Woolf and Beckett should not be considered as artists in pursuit of the same common goal, but according to Shields, the work of each nevertheless demonstrates certain aspects of the “reality” Shields demands in art: the replacement of traditional plot structure for the uninhibited emotional current of stream-of-consciousness narration in one and the fixation on the absurd in the other. However, Woolf, Beckett, and countless others who practiced these techniques wrote generations before “Reality Hunger” ever hit the shelves. To that end, what good is a manifesto if it appears almost a century after the “innovations” it champions first began to appear?

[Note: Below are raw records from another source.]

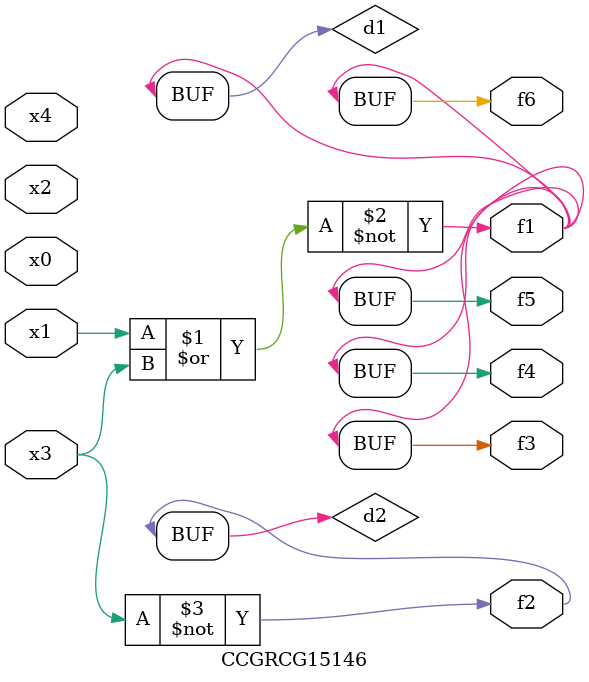
<source format=v>
module CCGRCG15146(
	input x0, x1, x2, x3, x4,
	output f1, f2, f3, f4, f5, f6
);

	wire d1, d2;

	nor (d1, x1, x3);
	not (d2, x3);
	assign f1 = d1;
	assign f2 = d2;
	assign f3 = d1;
	assign f4 = d1;
	assign f5 = d1;
	assign f6 = d1;
endmodule

</source>
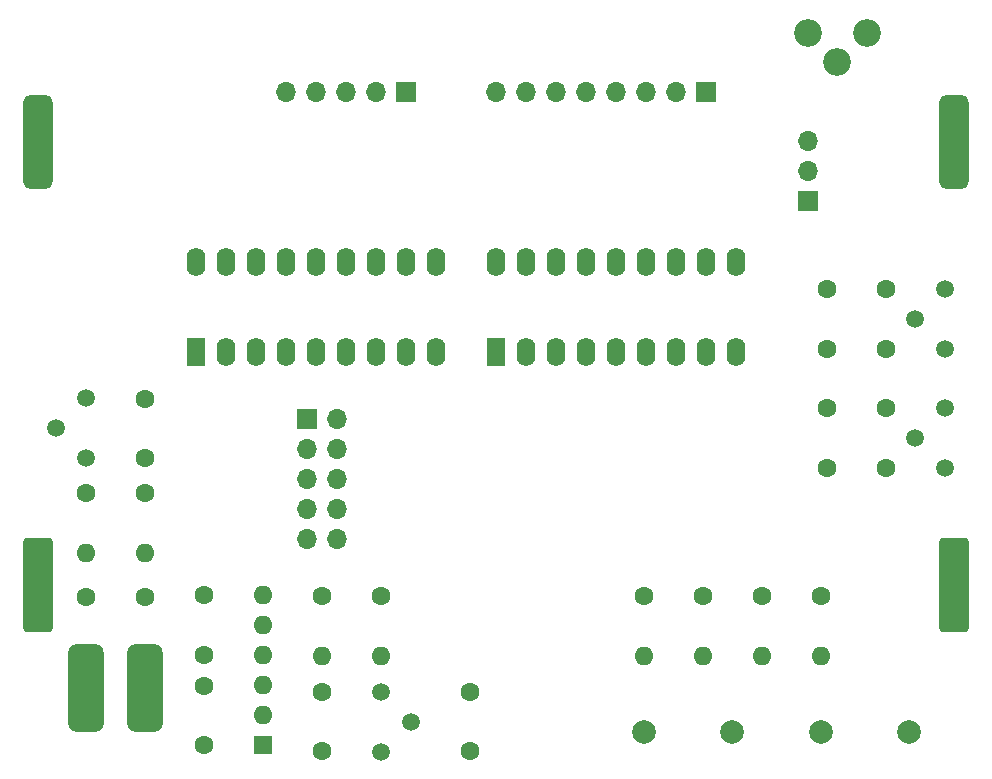
<source format=gbs>
G04 #@! TF.GenerationSoftware,KiCad,Pcbnew,(6.0.10)*
G04 #@! TF.CreationDate,2023-06-17T10:05:04+02:00*
G04 #@! TF.ProjectId,Zaehler-Modul,5a616568-6c65-4722-9d4d-6f64756c2e6b,rev?*
G04 #@! TF.SameCoordinates,Original*
G04 #@! TF.FileFunction,Soldermask,Bot*
G04 #@! TF.FilePolarity,Negative*
%FSLAX46Y46*%
G04 Gerber Fmt 4.6, Leading zero omitted, Abs format (unit mm)*
G04 Created by KiCad (PCBNEW (6.0.10)) date 2023-06-17 10:05:04*
%MOMM*%
%LPD*%
G01*
G04 APERTURE LIST*
G04 Aperture macros list*
%AMRoundRect*
0 Rectangle with rounded corners*
0 $1 Rounding radius*
0 $2 $3 $4 $5 $6 $7 $8 $9 X,Y pos of 4 corners*
0 Add a 4 corners polygon primitive as box body*
4,1,4,$2,$3,$4,$5,$6,$7,$8,$9,$2,$3,0*
0 Add four circle primitives for the rounded corners*
1,1,$1+$1,$2,$3*
1,1,$1+$1,$4,$5*
1,1,$1+$1,$6,$7*
1,1,$1+$1,$8,$9*
0 Add four rect primitives between the rounded corners*
20,1,$1+$1,$2,$3,$4,$5,0*
20,1,$1+$1,$4,$5,$6,$7,0*
20,1,$1+$1,$6,$7,$8,$9,0*
20,1,$1+$1,$8,$9,$2,$3,0*%
G04 Aperture macros list end*
%ADD10RoundRect,0.312500X0.937500X-3.687500X0.937500X3.687500X-0.937500X3.687500X-0.937500X-3.687500X0*%
%ADD11C,1.600000*%
%ADD12O,1.600000X1.600000*%
%ADD13C,1.500000*%
%ADD14R,1.600000X2.400000*%
%ADD15O,1.600000X2.400000*%
%ADD16R,1.700000X1.700000*%
%ADD17O,1.700000X1.700000*%
%ADD18RoundRect,0.312500X-0.937500X3.687500X-0.937500X-3.687500X0.937500X-3.687500X0.937500X3.687500X0*%
%ADD19C,2.000000*%
%ADD20C,2.340000*%
%ADD21R,1.600000X1.600000*%
%ADD22RoundRect,0.625000X0.625000X-3.375000X0.625000X3.375000X-0.625000X3.375000X-0.625000X-3.375000X0*%
%ADD23RoundRect,0.625000X-0.625000X3.375000X-0.625000X-3.375000X0.625000X-3.375000X0.625000X3.375000X0*%
%ADD24RoundRect,0.750000X0.750000X3.000000X-0.750000X3.000000X-0.750000X-3.000000X0.750000X-3.000000X0*%
G04 APERTURE END LIST*
D10*
X26250000Y-72500000D03*
D11*
X40250000Y-81100000D03*
X40250000Y-86100000D03*
X55250000Y-73410000D03*
D12*
X55250000Y-78490000D03*
D11*
X98000000Y-47420000D03*
X93000000Y-47420000D03*
D13*
X103000000Y-62580000D03*
X100460000Y-60040000D03*
X103000000Y-57500000D03*
D11*
X50250000Y-81540000D03*
X50250000Y-86540000D03*
X35250000Y-73500000D03*
X35250000Y-78500000D03*
D14*
X65000000Y-52750000D03*
D15*
X67540000Y-52750000D03*
X70080000Y-52750000D03*
X72620000Y-52750000D03*
X75160000Y-52750000D03*
X77700000Y-52750000D03*
X80240000Y-52750000D03*
X82780000Y-52750000D03*
X85320000Y-52750000D03*
X85320000Y-45130000D03*
X82780000Y-45130000D03*
X80240000Y-45130000D03*
X77700000Y-45130000D03*
X75160000Y-45130000D03*
X72620000Y-45130000D03*
X70080000Y-45130000D03*
X67540000Y-45130000D03*
X65000000Y-45130000D03*
D16*
X91390000Y-40025000D03*
D17*
X91390000Y-37485000D03*
X91390000Y-34945000D03*
D13*
X55250000Y-81540000D03*
X57790000Y-84080000D03*
X55250000Y-86620000D03*
D11*
X98000000Y-62580000D03*
X93000000Y-62580000D03*
X40250000Y-73400000D03*
X40250000Y-78400000D03*
D16*
X48975000Y-58425000D03*
D17*
X51515000Y-58425000D03*
X48975000Y-60965000D03*
X51515000Y-60965000D03*
X48975000Y-63505000D03*
X51515000Y-63505000D03*
X48975000Y-66045000D03*
X51515000Y-66045000D03*
X48975000Y-68585000D03*
X51515000Y-68585000D03*
D16*
X82780000Y-30750000D03*
D17*
X80240000Y-30750000D03*
X77700000Y-30750000D03*
X75160000Y-30750000D03*
X72620000Y-30750000D03*
X70080000Y-30750000D03*
X67540000Y-30750000D03*
X65000000Y-30750000D03*
D18*
X103750000Y-72500000D03*
D19*
X85000000Y-85000000D03*
D11*
X82500000Y-73410000D03*
D12*
X82500000Y-78490000D03*
D16*
X57380000Y-30750000D03*
D17*
X54840000Y-30750000D03*
X52300000Y-30750000D03*
X49760000Y-30750000D03*
X47220000Y-30750000D03*
D19*
X100000000Y-85000000D03*
D20*
X96390000Y-25750000D03*
X93890000Y-28250000D03*
X91390000Y-25750000D03*
D14*
X39600000Y-52750000D03*
D15*
X42140000Y-52750000D03*
X44680000Y-52750000D03*
X47220000Y-52750000D03*
X49760000Y-52750000D03*
X52300000Y-52750000D03*
X54840000Y-52750000D03*
X57380000Y-52750000D03*
X59920000Y-52750000D03*
X59920000Y-45130000D03*
X57380000Y-45130000D03*
X54840000Y-45130000D03*
X52300000Y-45130000D03*
X49760000Y-45130000D03*
X47220000Y-45130000D03*
X44680000Y-45130000D03*
X42140000Y-45130000D03*
X39600000Y-45130000D03*
D11*
X98000000Y-57500000D03*
X93000000Y-57500000D03*
X87500000Y-73410000D03*
D12*
X87500000Y-78490000D03*
D11*
X35250000Y-56750000D03*
X35250000Y-61750000D03*
X98000000Y-52500000D03*
X93000000Y-52500000D03*
X30250000Y-73500000D03*
X30250000Y-78500000D03*
X50250000Y-73410000D03*
D12*
X50250000Y-78490000D03*
D11*
X92500000Y-73410000D03*
D12*
X92500000Y-78490000D03*
D11*
X77500000Y-73410000D03*
D12*
X77500000Y-78490000D03*
D11*
X62750000Y-81540000D03*
X62750000Y-86540000D03*
X35250000Y-64735000D03*
D12*
X35250000Y-69815000D03*
D21*
X45250000Y-86100000D03*
D12*
X45250000Y-83560000D03*
X45250000Y-81020000D03*
X45250000Y-78480000D03*
X45250000Y-75940000D03*
X45250000Y-73400000D03*
D19*
X77500000Y-85000000D03*
X92500000Y-85000000D03*
D11*
X30250000Y-64735000D03*
D12*
X30250000Y-69815000D03*
D13*
X103000000Y-52500000D03*
X100460000Y-49960000D03*
X103000000Y-47420000D03*
X30250000Y-61735000D03*
X27710000Y-59195000D03*
X30250000Y-56655000D03*
D22*
X103775000Y-35000000D03*
D23*
X26250000Y-35000000D03*
D24*
X35250000Y-81210000D03*
X30250000Y-81210000D03*
M02*

</source>
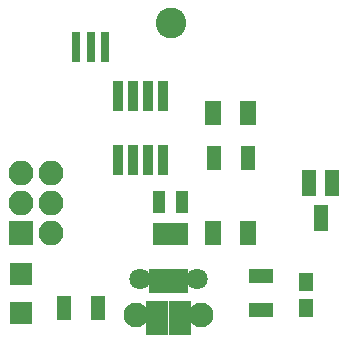
<source format=gbr>
G04 #@! TF.FileFunction,Soldermask,Top*
%FSLAX46Y46*%
G04 Gerber Fmt 4.6, Leading zero omitted, Abs format (unit mm)*
G04 Created by KiCad (PCBNEW 4.0.7) date 01/03/18 15:17:12*
%MOMM*%
%LPD*%
G01*
G04 APERTURE LIST*
%ADD10C,0.100000*%
%ADD11C,2.600000*%
%ADD12R,1.400000X2.000000*%
%ADD13R,2.100000X2.100000*%
%ADD14O,2.100000X2.100000*%
%ADD15R,1.050000X1.960000*%
%ADD16R,0.800000X2.050000*%
%ADD17C,1.800000*%
%ADD18C,2.100000*%
%ADD19R,1.830000X2.900000*%
%ADD20R,1.200000X2.300000*%
%ADD21R,1.300000X2.100000*%
%ADD22R,2.100000X1.300000*%
%ADD23R,0.800000X2.500000*%
%ADD24R,0.880000X2.600000*%
%ADD25R,1.900000X1.900000*%
%ADD26R,1.300000X1.600000*%
G04 APERTURE END LIST*
D10*
D11*
X160020000Y-106680000D03*
D12*
X163600000Y-124460000D03*
X166600000Y-124460000D03*
X163600000Y-114300000D03*
X166600000Y-114300000D03*
D13*
X147320000Y-124460000D03*
D14*
X149860000Y-124460000D03*
X147320000Y-121920000D03*
X149860000Y-121920000D03*
X147320000Y-119380000D03*
X149860000Y-119380000D03*
D15*
X159070000Y-124540000D03*
X160020000Y-124540000D03*
X160970000Y-124540000D03*
X160970000Y-121840000D03*
X159070000Y-121840000D03*
D16*
X158530000Y-128500000D03*
X159180000Y-128500000D03*
X159830000Y-128500000D03*
X160480000Y-128500000D03*
X161130000Y-128500000D03*
D17*
X157410000Y-128380000D03*
X162250000Y-128380000D03*
D18*
X157100000Y-131380000D03*
X162560000Y-131380000D03*
D19*
X158870000Y-131620000D03*
X160790000Y-131620000D03*
D20*
X173670000Y-120190000D03*
X171770000Y-120190000D03*
X172720000Y-123190000D03*
D21*
X153850000Y-130810000D03*
X150950000Y-130810000D03*
X163650000Y-118110000D03*
X166550000Y-118110000D03*
D22*
X167640000Y-128090000D03*
X167640000Y-130990000D03*
D23*
X152032000Y-108712000D03*
X153232000Y-108712000D03*
X154432000Y-108712000D03*
D24*
X159371624Y-118265776D03*
X159371624Y-112865776D03*
X158101624Y-118265776D03*
X158101624Y-112865776D03*
X156831624Y-118265776D03*
X156831624Y-112865776D03*
X155561624Y-118265776D03*
X155561624Y-112865776D03*
D25*
X147320000Y-131190000D03*
X147320000Y-127890000D03*
D26*
X171450000Y-128610000D03*
X171450000Y-130810000D03*
M02*

</source>
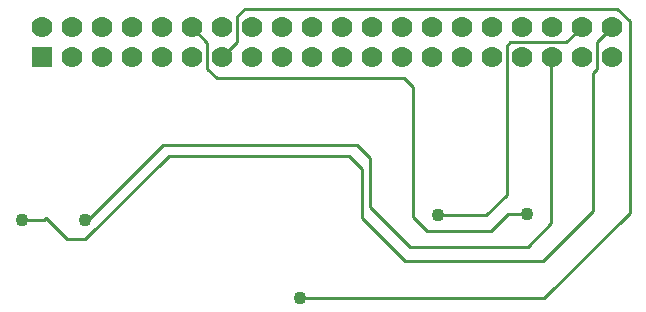
<source format=gbl>
G75*
%MOIN*%
%OFA0B0*%
%FSLAX25Y25*%
%IPPOS*%
%LPD*%
%AMOC8*
5,1,8,0,0,1.08239X$1,22.5*
%
%ADD10R,0.07000X0.07000*%
%ADD11C,0.07000*%
%ADD12C,0.01000*%
%ADD13C,0.04356*%
D10*
X0037953Y0136368D03*
D11*
X0047953Y0136368D03*
X0057953Y0136368D03*
X0067953Y0136368D03*
X0077953Y0136368D03*
X0087953Y0136368D03*
X0097953Y0136368D03*
X0107953Y0136368D03*
X0117953Y0136368D03*
X0127953Y0136368D03*
X0137953Y0136368D03*
X0147953Y0136368D03*
X0157953Y0136368D03*
X0167953Y0136368D03*
X0177953Y0136368D03*
X0187953Y0136368D03*
X0197953Y0136368D03*
X0207953Y0136368D03*
X0217953Y0136368D03*
X0227953Y0136368D03*
X0227953Y0146368D03*
X0217953Y0146368D03*
X0207953Y0146368D03*
X0197953Y0146368D03*
X0187953Y0146368D03*
X0177953Y0146368D03*
X0167953Y0146368D03*
X0157953Y0146368D03*
X0147953Y0146368D03*
X0137953Y0146368D03*
X0127953Y0146368D03*
X0117953Y0146368D03*
X0107953Y0146368D03*
X0097953Y0146368D03*
X0087953Y0146368D03*
X0077953Y0146368D03*
X0067953Y0146368D03*
X0057953Y0146368D03*
X0047953Y0146368D03*
X0037953Y0146368D03*
D12*
X0046402Y0075701D02*
X0052487Y0075701D01*
X0080302Y0103516D01*
X0140240Y0103516D01*
X0144762Y0098995D01*
X0144762Y0082774D01*
X0159108Y0068428D01*
X0204992Y0068428D01*
X0221700Y0085136D01*
X0221700Y0130938D01*
X0223076Y0132313D01*
X0223076Y0141491D01*
X0227953Y0146368D01*
X0233885Y0148236D02*
X0229758Y0152363D01*
X0105556Y0152363D01*
X0103099Y0149906D01*
X0103099Y0141514D01*
X0097953Y0136368D01*
X0092976Y0132254D02*
X0092976Y0140989D01*
X0087953Y0146368D01*
X0092976Y0132254D02*
X0096319Y0129266D01*
X0158715Y0129266D01*
X0161663Y0126319D01*
X0161663Y0083072D01*
X0166282Y0078453D01*
X0187800Y0078453D01*
X0193269Y0083922D01*
X0199803Y0083922D01*
X0207845Y0081008D02*
X0207845Y0136261D01*
X0207953Y0136368D01*
X0212842Y0141257D02*
X0217953Y0146368D01*
X0212842Y0141257D02*
X0194187Y0141257D01*
X0192910Y0139980D01*
X0192910Y0090346D01*
X0186170Y0083606D01*
X0170073Y0083606D01*
X0160778Y0073146D02*
X0147415Y0086509D01*
X0147415Y0102729D01*
X0143090Y0107054D01*
X0078435Y0107054D01*
X0053447Y0082066D01*
X0052475Y0082066D01*
X0046402Y0075701D02*
X0039424Y0082679D01*
X0038843Y0082099D01*
X0031352Y0082099D01*
X0124067Y0056039D02*
X0205376Y0056039D01*
X0233885Y0084547D01*
X0233885Y0148236D01*
X0207845Y0081008D02*
X0199983Y0073146D01*
X0160778Y0073146D01*
D13*
X0170073Y0083606D03*
X0199803Y0083922D03*
X0124067Y0056039D03*
X0052475Y0082066D03*
X0031352Y0082099D03*
M02*

</source>
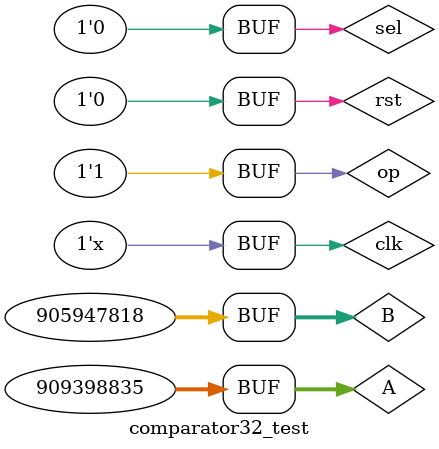
<source format=v>
`timescale 1ns / 1ps


module comparator32_test;

	// Inputs
	reg [31:0] A;
	reg [31:0] B;
	reg op;
	reg sel;
	reg rst;
	reg clk;

	// Outputs
	wire l;
	wire e;
	wire g;

	// Instantiate the Unit Under Test (UUT)
	Comparator32 uut (
		.A(A), 
		.B(B), 
		.op(op), 
		.sel(sel), 
		.rst(rst), 
		.l(l), 
		.e(e), 
		.g(g), 
		.clk(clk)
	);

	initial begin
		// Initialize Inputs
		A = 0;
		B = 0;
		op = 0;
		sel = 0;
		rst = 0;
		clk = 0;

		// Wait 100 ns for global reset to finish
		#100;
        
		// Add stimulus here
		
		//FIRST TEST : A< B Expected output l=1,e=0,g=0
		#2
		begin
		rst = 1'b1;   //first reset
		end
		#2
		begin
		rst = 1'b0;
		op = 1'b0;//set op to 0
		A = 32'h35ffaaaa;
		B = 32'h36345333;
		sel = 1'b1;//load to registers
		end
		#2
		begin
		sel = 1'b0;//start the operations
		end
		#64    op = 1'b1;//terminate after 32 clock cycles
		
		
		
		
		//SECOND TEST : A = B Expected output l=0,e=1,g=0 ,when op = 1
		#2
		begin
		op = 1'b0;
		end
		#2
		begin
		rst = 1'b1;   //first reset
		end
		#2
		begin
		rst = 1'b0;
		op = 1'b0;//set op to 0
		A = 32'h13314135;
		B = 32'h13314135;
		sel = 1'b1;//load to registers
		end
		#2
		begin
		sel = 1'b0;//start the operations
		end
		#64    op = 1'b1;//terminate after 32 clock cycles

		
		//THIRD TEST : A > B Expected output l=0,e=0,g=1 , when op = 1
		#2
		begin
		op = 1'b0;
		end
		#2
		begin
		rst = 1'b1;   //first reset		
		end
		#2
		begin
		rst = 1'b0;
		op = 1'b0;//set op to 0
		B = 32'h35ffaaaa;
		A = 32'h36345333;
		sel = 1'b1;//load to registers
		end
		#2
		begin
		sel = 1'b0;//start the operations
		end
		#64    op = 1'b1;//terminate after 32 clock cycles

		
		
	end
	always #1 clk = ~clk;//clock
	always @(op) $monitor("A: %d, B:%d, l:%b ,e:%b, g:%b, op:%b \n",A,B,l,e,g,op);

	
      
endmodule


</source>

Although Shields has given voice to the artistic controversies of recent years—Oprah Winfrey’s war on James Frey, the prevalence and popularity of reality television, the question of whether people still want to read novels in the Information Age—“Reality Hunger,” with its fixation on literary and artistic forms that developed long before Shields ever came of age, seems a bit out of sequence. While the ideas Shields espouses—a greater emphasis on truth instead of the artificiality inherent in traditional narrative structures—are valid, they seem to be ideas that most students of literature will have encountered at some point or other in their career. In other words, it is the novelty Shields believes his book to carry—the fact that he considers it a manifesto to herald in a new age that seems to have arrived long ago—that is the problem.